REQUEST »
The data below holds a line containing "СОНЯШНИКОВІ" and a line containing "Agence de presse"; please quote exactly those two lines and every line between them, and nothing else.

(DATA PROVIDED)

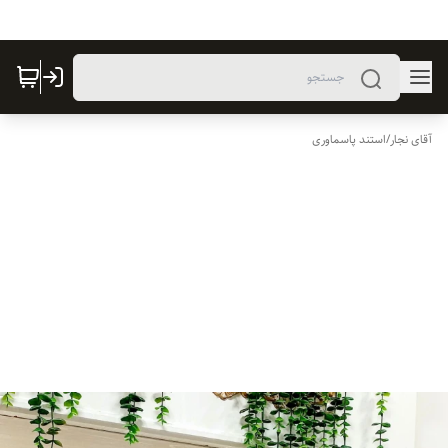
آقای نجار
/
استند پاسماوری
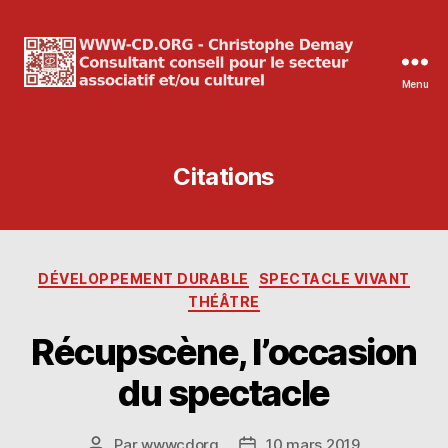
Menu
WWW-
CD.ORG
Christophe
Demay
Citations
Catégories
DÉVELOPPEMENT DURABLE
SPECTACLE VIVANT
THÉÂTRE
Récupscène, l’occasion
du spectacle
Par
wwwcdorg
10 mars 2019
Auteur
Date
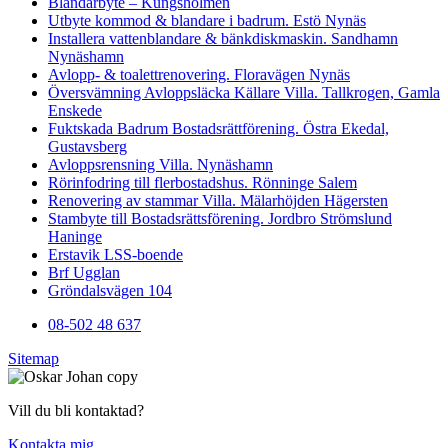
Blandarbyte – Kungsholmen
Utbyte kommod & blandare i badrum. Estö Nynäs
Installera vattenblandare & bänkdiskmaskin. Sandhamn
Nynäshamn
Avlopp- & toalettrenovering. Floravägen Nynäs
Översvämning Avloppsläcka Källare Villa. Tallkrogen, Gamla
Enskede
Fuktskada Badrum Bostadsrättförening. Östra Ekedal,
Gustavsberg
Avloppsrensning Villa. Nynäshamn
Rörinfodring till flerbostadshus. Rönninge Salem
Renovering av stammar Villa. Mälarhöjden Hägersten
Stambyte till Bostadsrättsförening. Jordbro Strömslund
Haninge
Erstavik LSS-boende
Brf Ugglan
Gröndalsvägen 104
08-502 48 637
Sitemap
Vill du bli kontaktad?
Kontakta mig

(End DATA PROVIDED)
(DATA PROVIDED)

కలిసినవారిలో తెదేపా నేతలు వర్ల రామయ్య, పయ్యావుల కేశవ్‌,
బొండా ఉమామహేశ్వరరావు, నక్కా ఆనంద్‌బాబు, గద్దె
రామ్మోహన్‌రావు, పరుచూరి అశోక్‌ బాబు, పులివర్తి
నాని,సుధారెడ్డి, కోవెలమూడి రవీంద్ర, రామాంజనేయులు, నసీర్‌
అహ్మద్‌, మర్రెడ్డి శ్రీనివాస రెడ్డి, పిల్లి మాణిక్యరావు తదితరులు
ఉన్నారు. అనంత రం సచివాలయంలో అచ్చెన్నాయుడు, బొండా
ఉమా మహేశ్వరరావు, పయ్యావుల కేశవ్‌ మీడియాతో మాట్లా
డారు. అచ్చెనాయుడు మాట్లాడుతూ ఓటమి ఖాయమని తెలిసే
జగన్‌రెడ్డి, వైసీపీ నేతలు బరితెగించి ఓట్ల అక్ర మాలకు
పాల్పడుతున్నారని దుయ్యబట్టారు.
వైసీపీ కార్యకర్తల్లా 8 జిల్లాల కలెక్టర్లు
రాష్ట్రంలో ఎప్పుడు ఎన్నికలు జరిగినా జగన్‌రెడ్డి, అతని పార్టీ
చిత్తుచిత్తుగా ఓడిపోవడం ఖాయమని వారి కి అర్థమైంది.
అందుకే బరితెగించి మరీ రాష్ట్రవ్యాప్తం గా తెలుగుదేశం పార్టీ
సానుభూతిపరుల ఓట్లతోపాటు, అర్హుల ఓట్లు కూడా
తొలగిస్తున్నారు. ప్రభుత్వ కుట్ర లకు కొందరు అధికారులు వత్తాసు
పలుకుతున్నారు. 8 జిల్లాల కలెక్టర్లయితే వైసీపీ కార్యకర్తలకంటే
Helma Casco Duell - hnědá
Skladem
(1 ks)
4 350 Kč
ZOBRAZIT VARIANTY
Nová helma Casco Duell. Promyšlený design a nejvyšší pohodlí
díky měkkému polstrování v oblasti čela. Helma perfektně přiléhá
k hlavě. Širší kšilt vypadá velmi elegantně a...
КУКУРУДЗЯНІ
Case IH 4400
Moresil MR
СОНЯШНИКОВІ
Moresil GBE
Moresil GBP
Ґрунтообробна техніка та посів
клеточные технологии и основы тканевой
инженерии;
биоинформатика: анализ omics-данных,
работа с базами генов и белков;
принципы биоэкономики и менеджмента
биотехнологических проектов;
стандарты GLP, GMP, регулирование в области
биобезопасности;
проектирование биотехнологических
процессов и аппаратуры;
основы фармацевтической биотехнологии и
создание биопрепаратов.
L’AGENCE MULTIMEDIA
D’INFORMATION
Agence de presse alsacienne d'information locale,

(End DATA PROVIDED)

OUTPUT FOR THIS TASK »
СОНЯШНИКОВІ
Moresil GBE
Moresil GBP
Ґрунтообробна техніка та посів
клеточные технологии и основы тканевой
инженерии;
биоинформатика: анализ omics-данных,
работа с базами генов и белков;
принципы биоэкономики и менеджмента
биотехнологических проектов;
стандарты GLP, GMP, регулирование в области
биобезопасности;
проектирование биотехнологических
процессов и аппаратуры;
основы фармацевтической биотехнологии и
создание биопрепаратов.
L’AGENCE MULTIMEDIA
D’INFORMATION
Agence de presse alsacienne d'information locale,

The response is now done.